YEREVAN (CoinChapter.com) – During the meeting on July 26, the Federal Open Market Committee (FOMC) raised the interest rates by another 25 bps to 5.5%, a 22-year high. Fed Chair Jerome Powell commented that the Fed remains loyal to its goal to reduce inflation to the “acceptable” 2% and will continue to implement a “data-driven approach” to determining its future actions.
The Chair also commented that the “full effects of the monetary policy are yet to be felt,” citing still elevated core inflation. In detail, the core inflation measures the change in the costs of goods and services but does not include those from the food and energy sectors. It stood at 4.8% in June, against the 3% overall CPI.
Core inflation is still pretty elevated.
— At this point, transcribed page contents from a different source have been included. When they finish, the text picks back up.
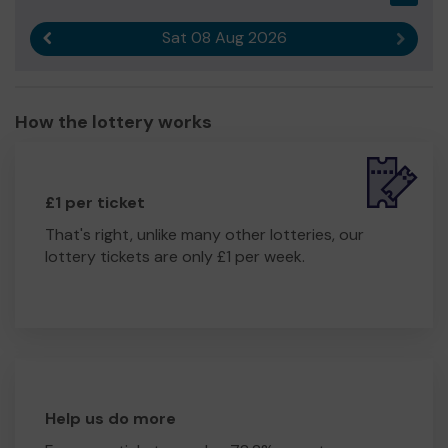
Sat 08 Aug 2026
Previous result
Next r
How the lottery works
£1 per ticket
That's right, unlike many other lotteries, our
lottery tickets are only £1 per week.
Help us do more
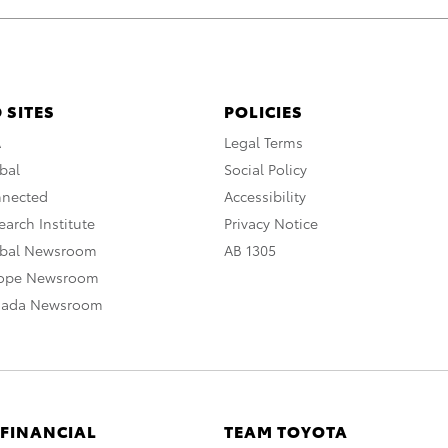
 SITES
POLICIES
A
Legal Terms
bal
Social Policy
nnected
Accessibility
arch Institute
Privacy Notice
obal Newsroom
AB 1305
rope Newsroom
nada Newsroom
 FINANCIAL
TEAM TOYOTA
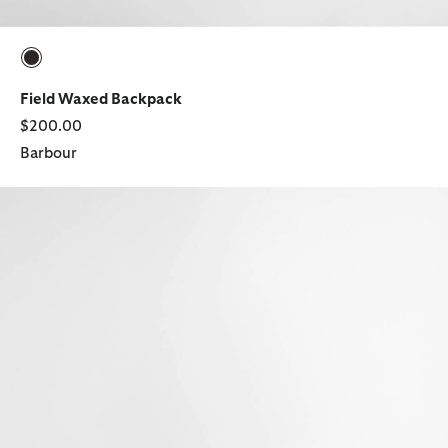
selected
Field Waxed Backpack
$200.00
Barbour
Tyneside Leather Wallet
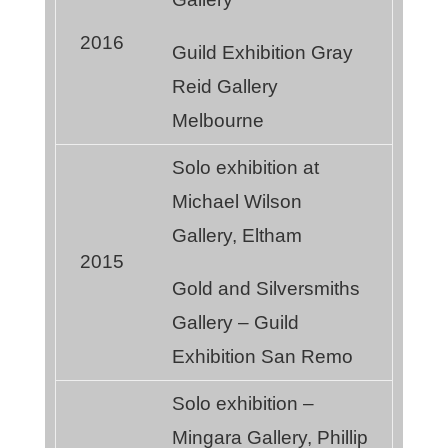
2016
Guild Exhibition Gray
Reid Gallery
Melbourne
Solo exhibition at
Michael Wilson
Gallery, Eltham
2015
Gold and Silversmiths
Gallery – Guild
Exhibition San Remo
Solo exhibition –
Mingara Gallery, Phillip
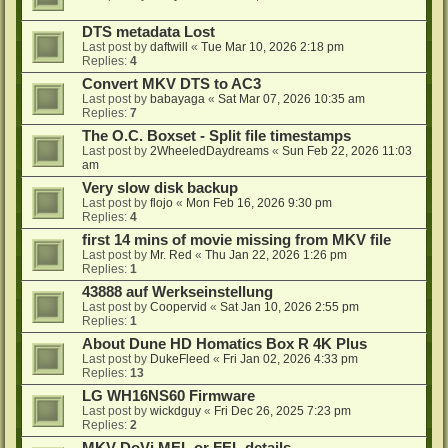
DTS metadata Lost
Last post by
daftwill
«
Tue Mar 10, 2026 2:18 pm
Replies:
4
Convert MKV DTS to AC3
Last post by
babayaga
«
Sat Mar 07, 2026 10:35 am
Replies:
7
The O.C. Boxset - Split file timestamps
Last post by
2WheeledDaydreams
«
Sun Feb 22, 2026 11:03
am
Very slow disk backup
Last post by
flojo
«
Mon Feb 16, 2026 9:30 pm
Replies:
4
first 14 mins of movie missing from MKV file
Last post by
Mr. Red
«
Thu Jan 22, 2026 1:26 pm
Replies:
1
43888 auf Werkseinstellung
Last post by
Coopervid
«
Sat Jan 10, 2026 2:55 pm
Replies:
1
About Dune HD Homatics Box R 4K Plus
Last post by
DukeFleed
«
Fri Jan 02, 2026 4:33 pm
Replies:
13
LG WH16NS60 Firmware
Last post by
wickdguy
«
Fri Dec 26, 2025 7:23 pm
Replies:
2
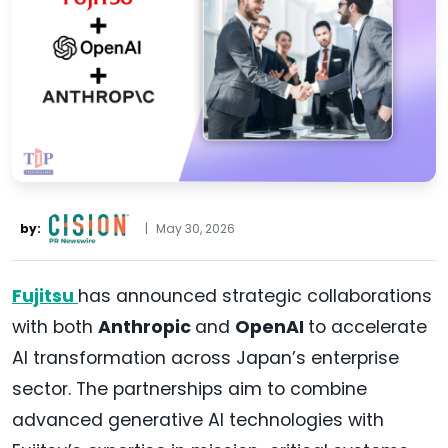
by:
|
May 30, 2026
Fujitsu
has announced strategic collaborations
with both
Anthropic
and
OpenAI
to accelerate
AI transformation across Japan’s enterprise
sector. The partnerships aim to combine
advanced generative AI technologies with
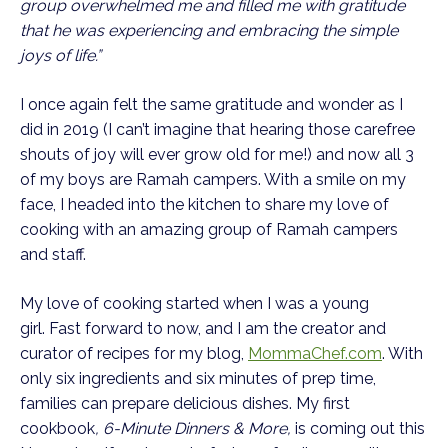
group overwhelmed me and filled me with gratitude
that he was experiencing and embracing the simple
joys of life.”
I once again felt the same gratitude and wonder as I
did in 2019 (I can’t imagine that hearing those carefree
shouts of joy will ever grow old for me!) and now all 3
of my boys are Ramah campers. With a smile on my
face, I headed into the kitchen to share my love of
cooking with an amazing group of Ramah campers
and staff.
My love of cooking started when I was a young
girl. Fast forward to now, and I am the creator and
curator of recipes for my blog,
MommaChef.com
. With
only six ingredients and six minutes of prep time,
families can prepare delicious dishes. My first
cookbook
, 6-Minute Dinners & More,
is coming out this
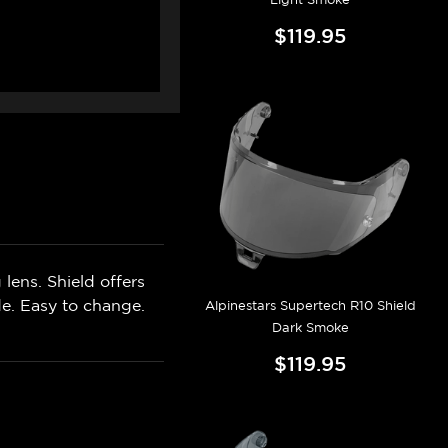
$119.95
lens. Shield offers
de. Easy to change.
Alpinestars Supertech R10 Shield
Dark Smoke
$119.95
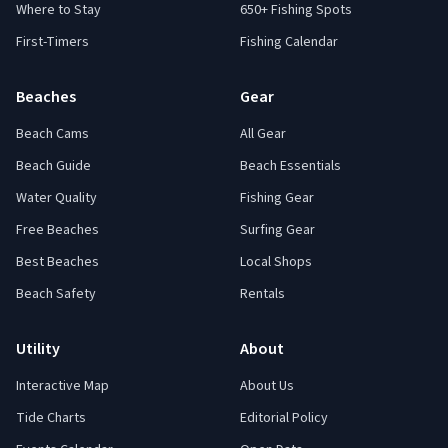
Where to Stay
650+ Fishing Spots
First-Timers
Fishing Calendar
Beaches
Gear
Beach Cams
All Gear
Beach Guide
Beach Essentials
Water Quality
Fishing Gear
Free Beaches
Surfing Gear
Best Beaches
Local Shops
Beach Safety
Rentals
Utility
About
Interactive Map
About Us
Tide Charts
Editorial Policy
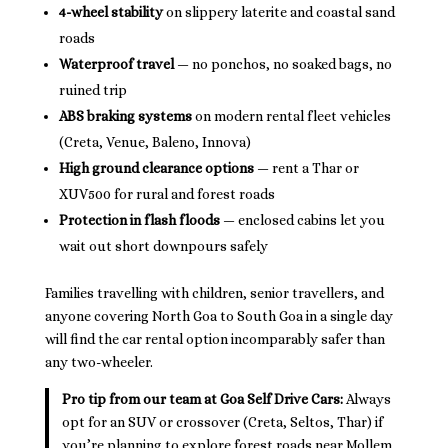
4-wheel stability
on slippery laterite and coastal sand
roads
Waterproof travel
— no ponchos, no soaked bags, no
ruined trip
ABS braking systems
on modern rental fleet vehicles
(Creta, Venue, Baleno, Innova)
High ground clearance options
— rent a Thar or
XUV500 for rural and forest roads
Protection in flash floods
— enclosed cabins let you
wait out short downpours safely
Families travelling with children, senior travellers, and
anyone covering North Goa to South Goa in a single day
will find the car rental option incomparably safer than
any two-wheeler.
Pro tip from our team at Goa Self Drive Cars:
Always
opt for an SUV or crossover (Creta, Seltos, Thar) if
you’re planning to explore forest roads near Mollem,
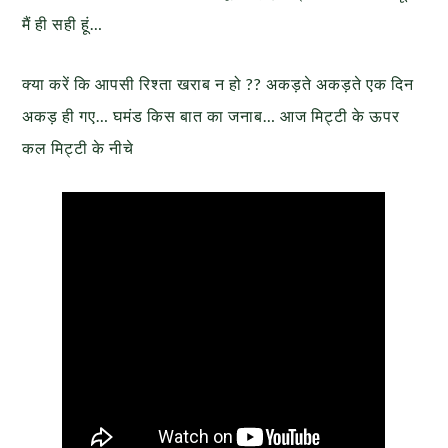
मैं ही सही हूं…
क्या करें कि आपसी रिश्ता खराब न हो ?? अकड़ते अकड़ते एक दिन
अकड़ ही गए… घमंड किस बात का जनाब… आज मिट्टी के ऊपर
कल मिट्टी के नीचे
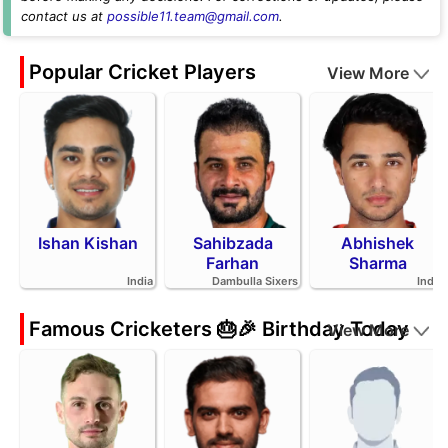
contact us at
possible11.team@gmail.com
.
Popular Cricket Players
View More
Ishan Kishan
Sahibzada
Abhishek
Farhan
Sharma
India
Dambulla Sixers
India
Famous Cricketers 🎂🎉 Birthday Today
View More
There are reasons to think it can come down now. But it’s still quite elevated, and we think we need to stay on task and hold the policy at restrictive levels for some time. And we need to be prepared to raise further if we think that’s appropriate.said Powell during the press conference.
Powell also pointed to a smattering of strong economic data, as well as a recent inflation report that was better than expected. Some analysts and investors are wagering that this rate hike is indeed the Fed’s last, despite Powell keeping further hikes on the table.
Major indexes such as S&P 500 (SPX) pared some of their earlier gains and are ticking lower after Powell’s press conference.